_Action item_:
From the listing below, output only the lines starting at the line that has "right knee: (84, 360)" and ending at the line that has "right shoulder: (72, 261)", exactly as they appear, ends included.

Content starts

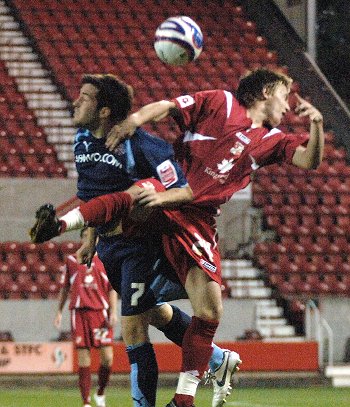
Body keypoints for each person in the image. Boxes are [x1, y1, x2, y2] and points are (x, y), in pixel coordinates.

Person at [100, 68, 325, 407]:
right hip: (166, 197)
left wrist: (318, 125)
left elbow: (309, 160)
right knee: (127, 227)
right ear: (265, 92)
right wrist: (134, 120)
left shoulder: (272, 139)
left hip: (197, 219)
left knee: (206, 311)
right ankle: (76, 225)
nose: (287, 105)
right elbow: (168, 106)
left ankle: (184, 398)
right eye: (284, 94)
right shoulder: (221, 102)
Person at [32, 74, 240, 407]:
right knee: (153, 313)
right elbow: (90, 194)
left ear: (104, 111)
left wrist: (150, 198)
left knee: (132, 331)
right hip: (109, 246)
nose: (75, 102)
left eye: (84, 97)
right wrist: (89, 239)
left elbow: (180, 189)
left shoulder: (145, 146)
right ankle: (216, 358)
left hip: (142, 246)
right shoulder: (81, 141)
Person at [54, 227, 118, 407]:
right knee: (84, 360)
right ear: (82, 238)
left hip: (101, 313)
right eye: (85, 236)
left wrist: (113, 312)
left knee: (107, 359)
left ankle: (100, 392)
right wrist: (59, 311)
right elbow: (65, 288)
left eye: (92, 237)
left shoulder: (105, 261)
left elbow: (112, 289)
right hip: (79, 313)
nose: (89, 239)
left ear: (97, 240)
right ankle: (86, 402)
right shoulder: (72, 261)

Content ends
Content starts

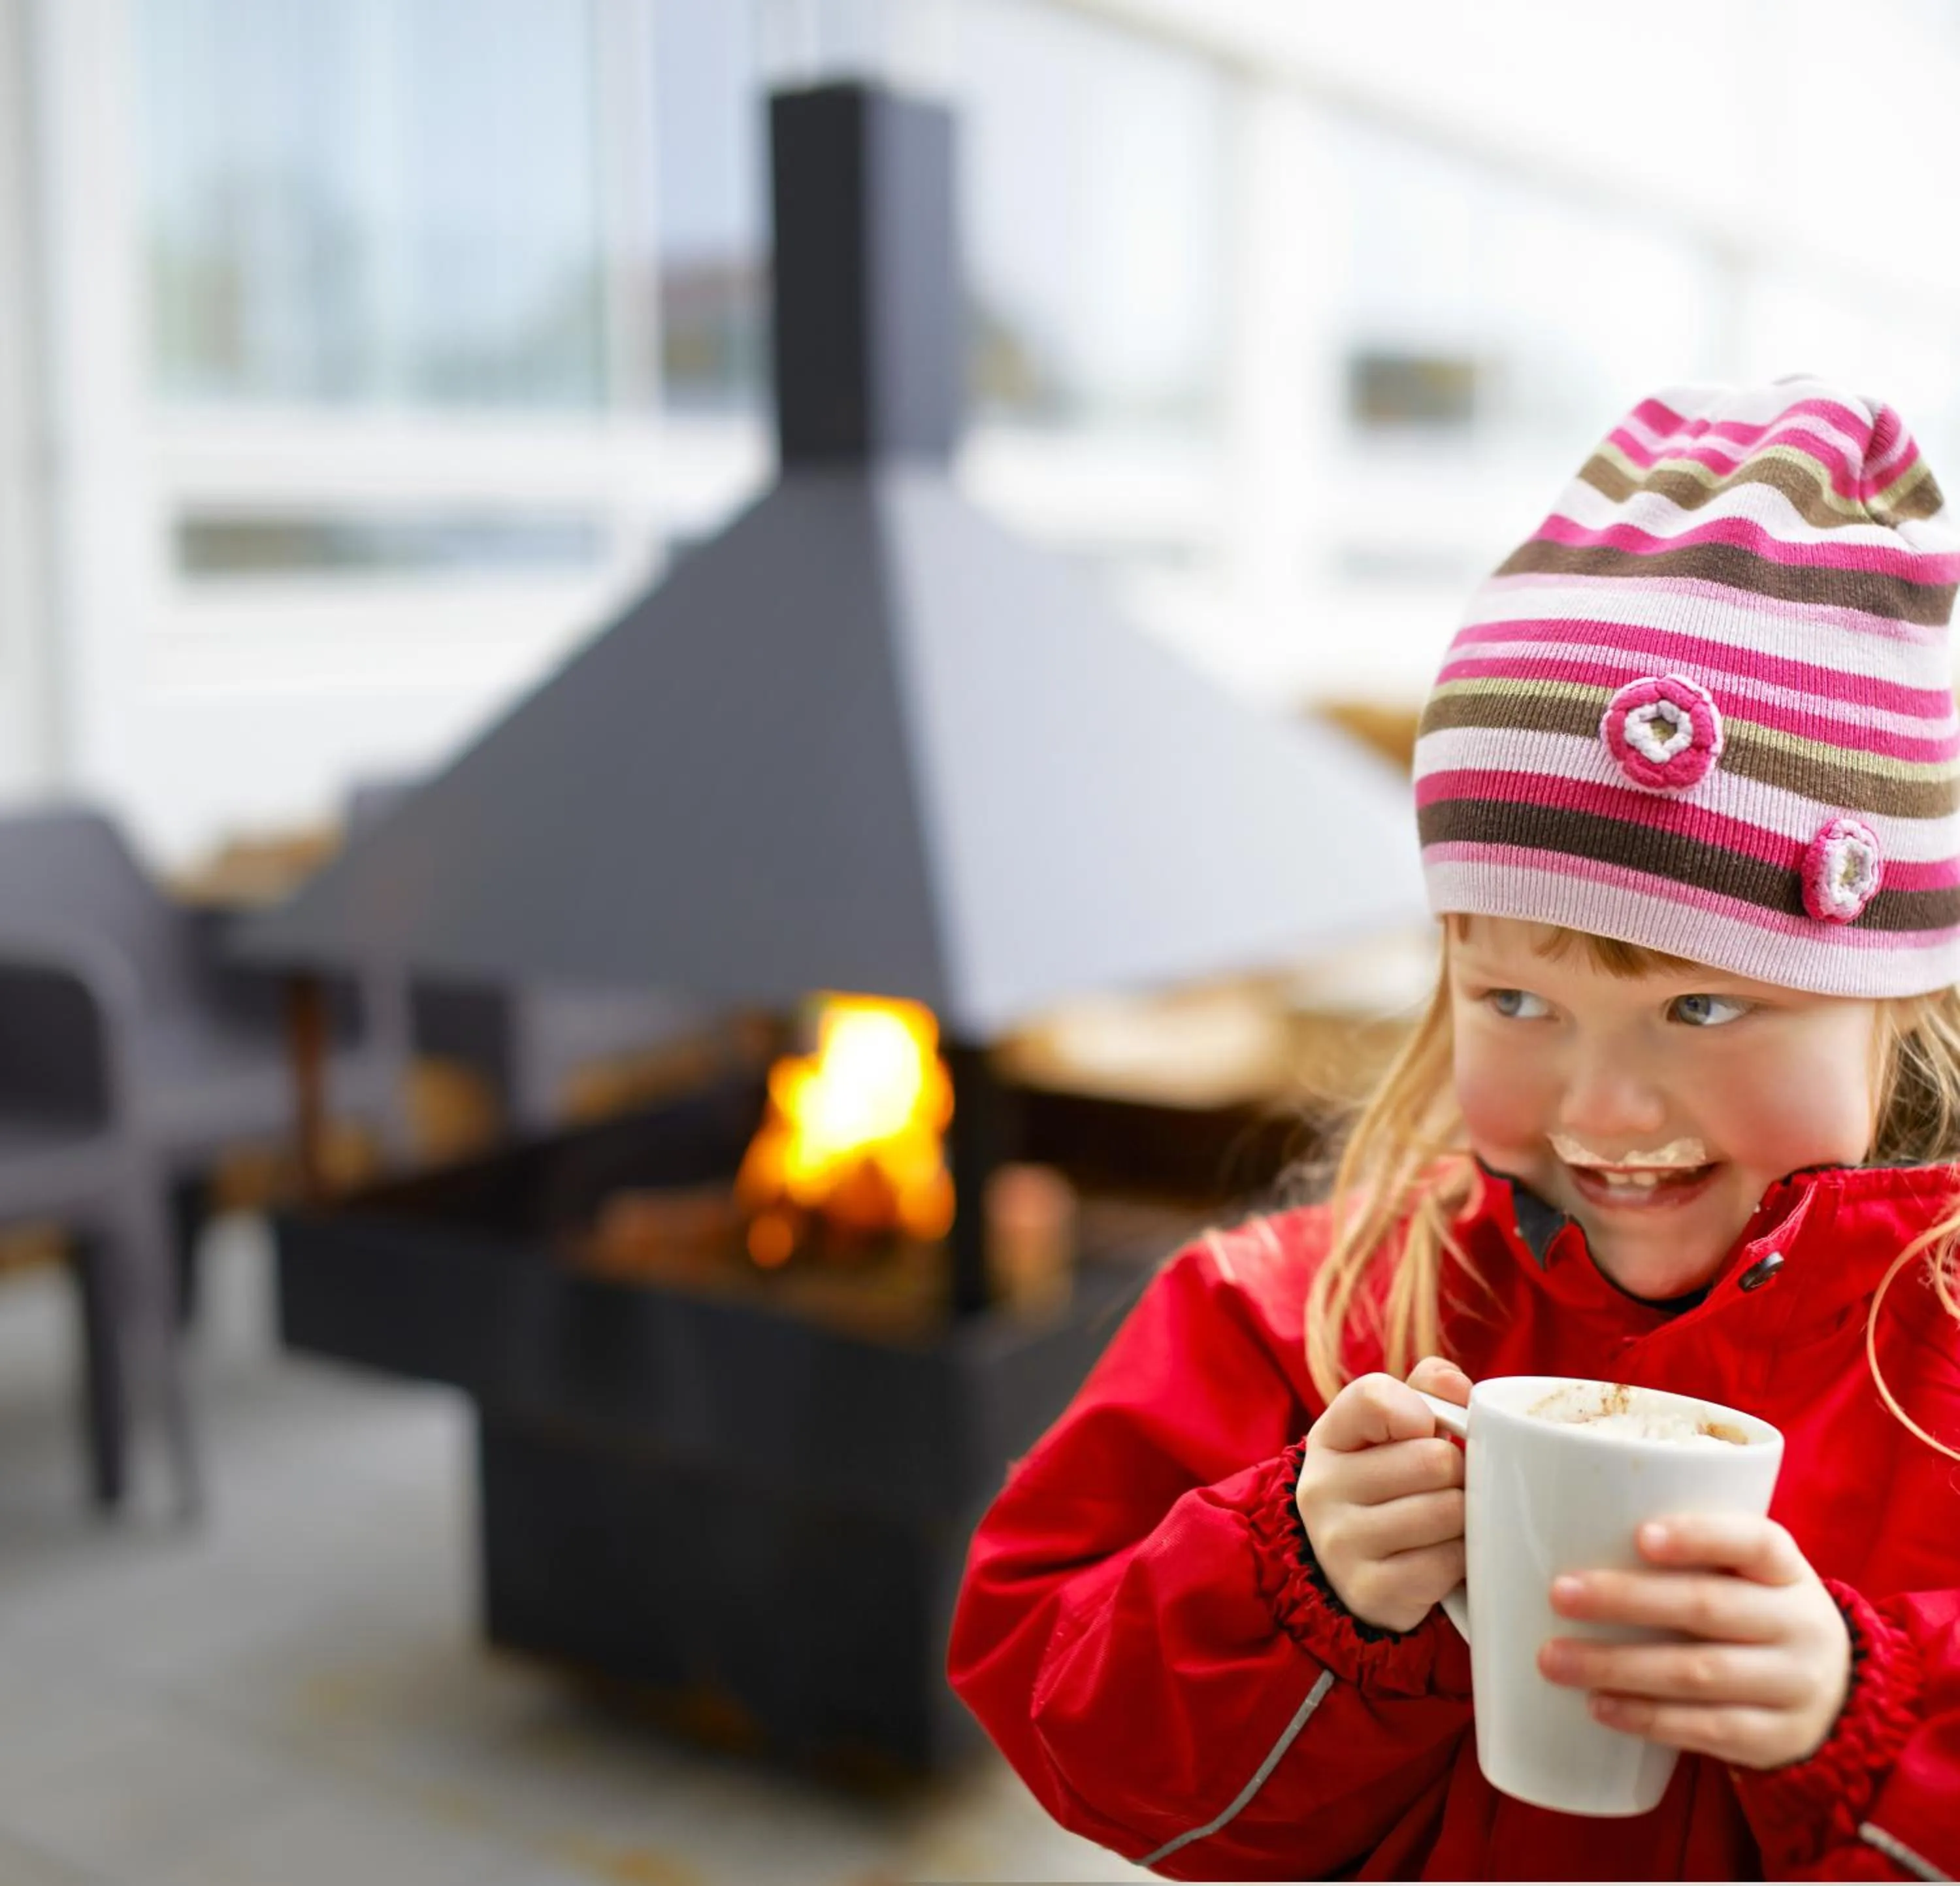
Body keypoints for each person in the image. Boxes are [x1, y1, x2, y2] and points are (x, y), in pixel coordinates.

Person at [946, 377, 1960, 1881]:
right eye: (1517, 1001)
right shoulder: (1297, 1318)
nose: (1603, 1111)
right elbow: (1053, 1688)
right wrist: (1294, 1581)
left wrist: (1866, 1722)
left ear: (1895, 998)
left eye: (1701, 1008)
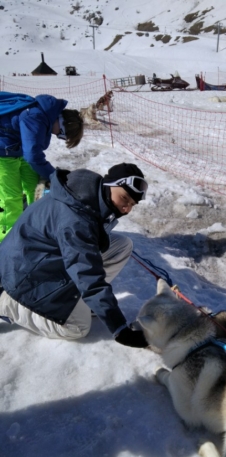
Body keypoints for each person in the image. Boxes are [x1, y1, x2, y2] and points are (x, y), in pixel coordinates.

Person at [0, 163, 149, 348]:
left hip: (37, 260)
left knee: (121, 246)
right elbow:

Content ends

_Task answer_:
right knee: (84, 360)
right ear: (82, 238)
left hip: (101, 313)
right eye: (85, 236)
left wrist: (113, 312)
left knee: (107, 359)
left ankle: (100, 392)
right wrist: (59, 311)
right elbow: (65, 288)
left eye: (92, 237)
left shoulder: (105, 261)
left elbow: (112, 289)
right hip: (79, 313)
nose: (89, 239)
left ear: (97, 240)
right ankle: (86, 402)
right shoulder: (72, 261)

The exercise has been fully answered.